IndyMac Bancorp Inc. is facing a class-action lawsuit that accuses the company of issuing misleading information in order to inflate its stock price.
The lawsuit was filed on June 11 on behalf of the shareholders of IndyMac from August 16, 2007 to May 12, 2008. During that time, the stock price of the Pasadena-based firm traded as high as $34.55 a share.
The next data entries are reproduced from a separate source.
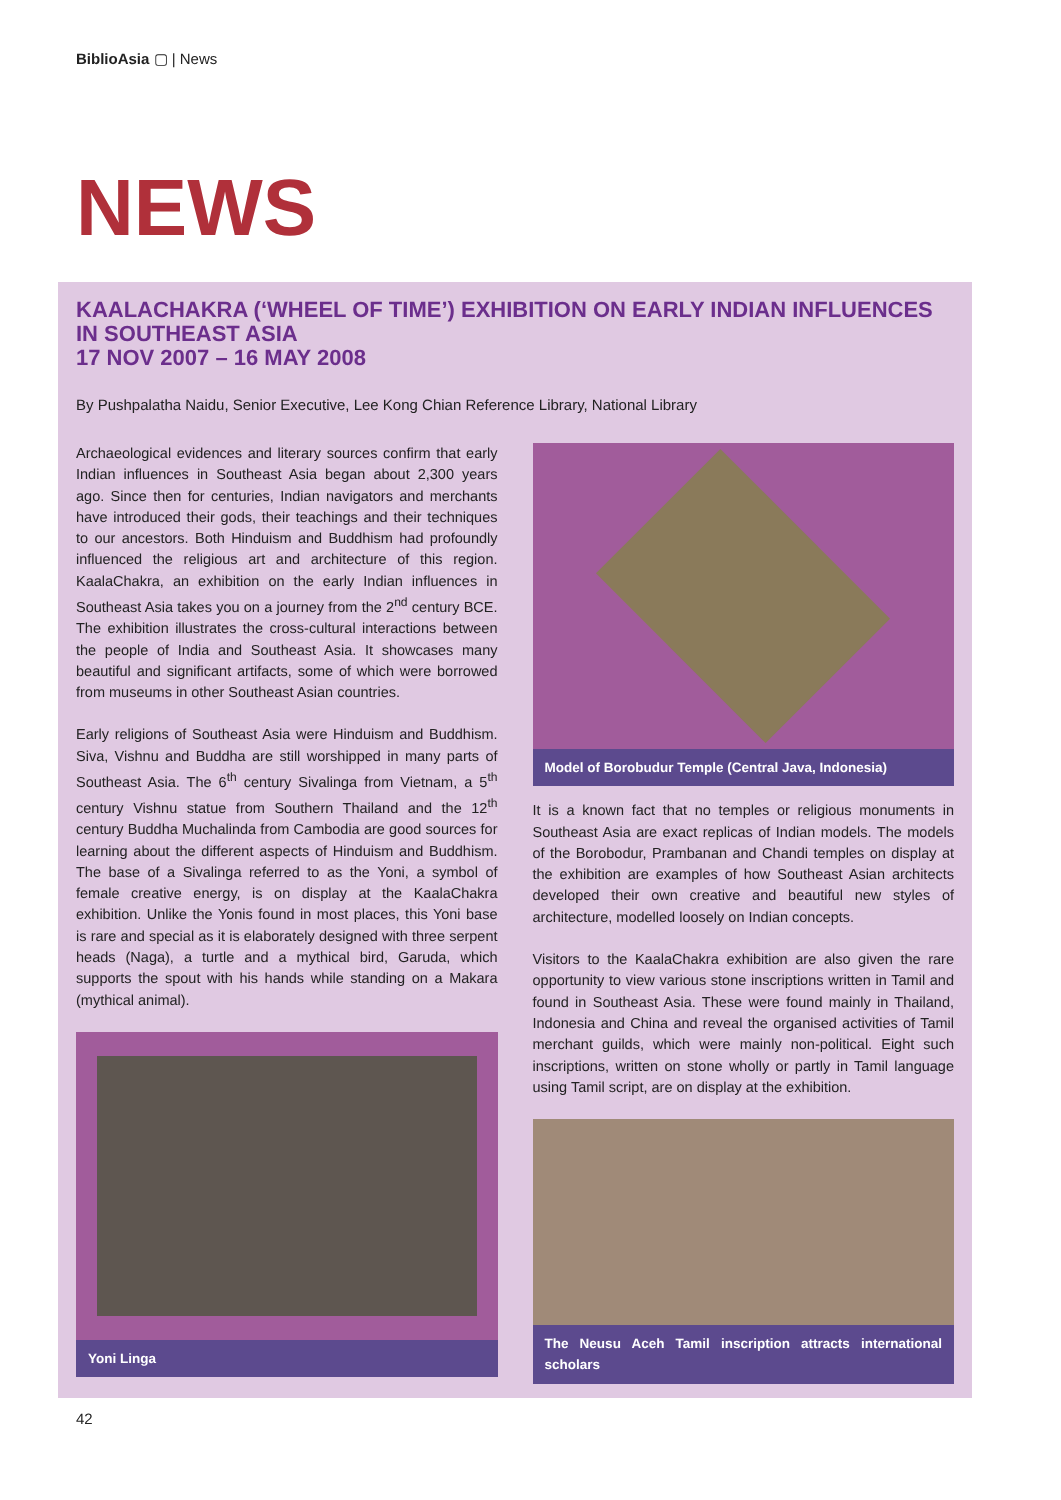Biblio Asia ▢ | News
NEWS
KAALACHAKRA (‘WHEEL OF TIME’) EXHIBITION ON EARLY INDIAN INFLUENCES IN SOUTHEAST ASIA
17 NOV 2007 – 16 MAY 2008
By Pushpalatha Naidu, Senior Executive, Lee Kong Chian Reference Library, National Library
Archaeological evidences and literary sources confirm that early Indian influences in Southeast Asia began about 2,300 years ago. Since then for centuries, Indian navigators and merchants have introduced their gods, their teachings and their techniques to our ancestors. Both Hinduism and Buddhism had profoundly influenced the religious art and architecture of this region. KaalaChakra, an exhibition on the early Indian influences in Southeast Asia takes you on a journey from the 2<sup>nd</sup> century BCE. The exhibition illustrates the cross-cultural interactions between the people of India and Southeast Asia. It showcases many beautiful and significant artifacts, some of which were borrowed from museums in other Southeast Asian countries.
Early religions of Southeast Asia were Hinduism and Buddhism. Siva, Vishnu and Buddha are still worshipped in many parts of Southeast Asia. The 6<sup>th</sup> century Sivalinga from Vietnam, a 5<sup>th</sup> century Vishnu statue from Southern Thailand and the 12<sup>th</sup> century Buddha Muchalinda from Cambodia are good sources for learning about the different aspects of Hinduism and Buddhism. The base of a Sivalinga referred to as the Yoni, a symbol of female creative energy, is on display at the KaalaChakra exhibition. Unlike the Yonis found in most places, this Yoni base is rare and special as it is elaborately designed with three serpent heads (Naga), a turtle and a mythical bird, Garuda, which supports the spout with his hands while standing on a Makara (mythical animal).
Yoni Linga
Model of Borobudur Temple (Central Java, Indonesia)
It is a known fact that no temples or religious monuments in Southeast Asia are exact replicas of Indian models. The models of the Borobodur, Prambanan and Chandi temples on display at the exhibition are examples of how Southeast Asian architects developed their own creative and beautiful new styles of architecture, modelled loosely on Indian concepts.
Visitors to the KaalaChakra exhibition are also given the rare opportunity to view various stone inscriptions written in Tamil and found in Southeast Asia. These were found mainly in Thailand, Indonesia and China and reveal the organised activities of Tamil merchant guilds, which were mainly non-political. Eight such inscriptions, written on stone wholly or partly in Tamil language using Tamil script, are on display at the exhibition.
The Neusu Aceh Tamil inscription attracts international scholars
42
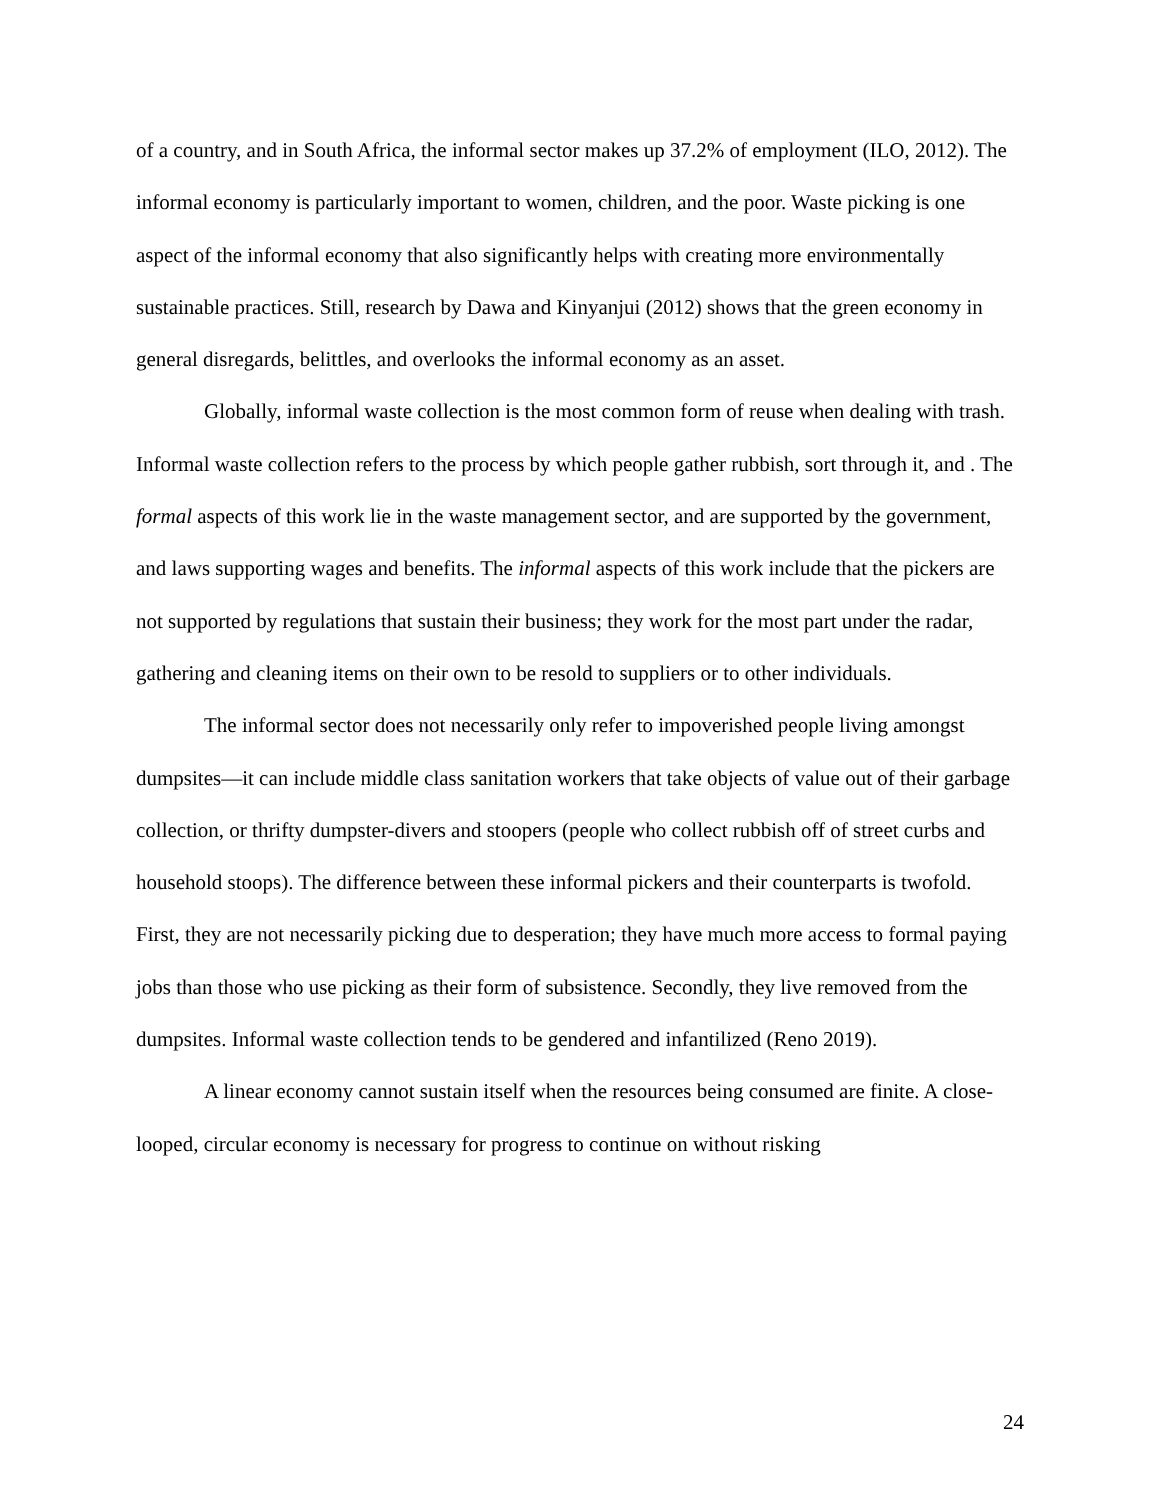of a country, and in South Africa, the informal sector makes up 37.2% of employment (ILO, 2012). The informal economy is particularly important to women, children, and the poor. Waste picking is one aspect of the informal economy that also significantly helps with creating more environmentally sustainable practices. Still, research by Dawa and Kinyanjui (2012) shows that the green economy in general disregards, belittles, and overlooks the informal economy as an asset.
Globally, informal waste collection is the most common form of reuse when dealing with trash. Informal waste collection refers to the process by which people gather rubbish, sort through it, and . The formal aspects of this work lie in the waste management sector, and are supported by the government, and laws supporting wages and benefits. The informal aspects of this work include that the pickers are not supported by regulations that sustain their business; they work for the most part under the radar, gathering and cleaning items on their own to be resold to suppliers or to other individuals.
The informal sector does not necessarily only refer to impoverished people living amongst dumpsites—it can include middle class sanitation workers that take objects of value out of their garbage collection, or thrifty dumpster-divers and stoopers (people who collect rubbish off of street curbs and household stoops). The difference between these informal pickers and their counterparts is twofold. First, they are not necessarily picking due to desperation; they have much more access to formal paying jobs than those who use picking as their form of subsistence. Secondly, they live removed from the dumpsites. Informal waste collection tends to be gendered and infantilized (Reno 2019).
A linear economy cannot sustain itself when the resources being consumed are finite. A close-looped, circular economy is necessary for progress to continue on without risking
24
The suit mentions Chief Executive Michael Perry and Chief Financial Officer A. Scott Keys in the complaint.
The suit alleges that IndyMac issued “materially false and misleading statements regarding the company's business and financial results.” The complaint specified that the company downplayed its “growing exposure to non-performing assets, particularly loans in its pay-option adjustable-rate mortgage and homebuilder construction portfolios.”
“We have reviewed the lawsuit and feel it is without merit and we will vigorously defend ourselves,” IndyMac spokesman Evan Wagner said last Friday.
On the company’s corporate website, Grove Nichols, IndyMac's Communications Director, said that the suit is “bogus” and that missing “a good faith forecast which contains appropriate disclosures of risk factors does not constitute a securities law violation.”
"The fact of the matter is that the current market has been a disaster for everyone in our industry, and IndyMac's shareholders have suffered along with the shareholders of many other financial institutions," Nichols said in his blog entry.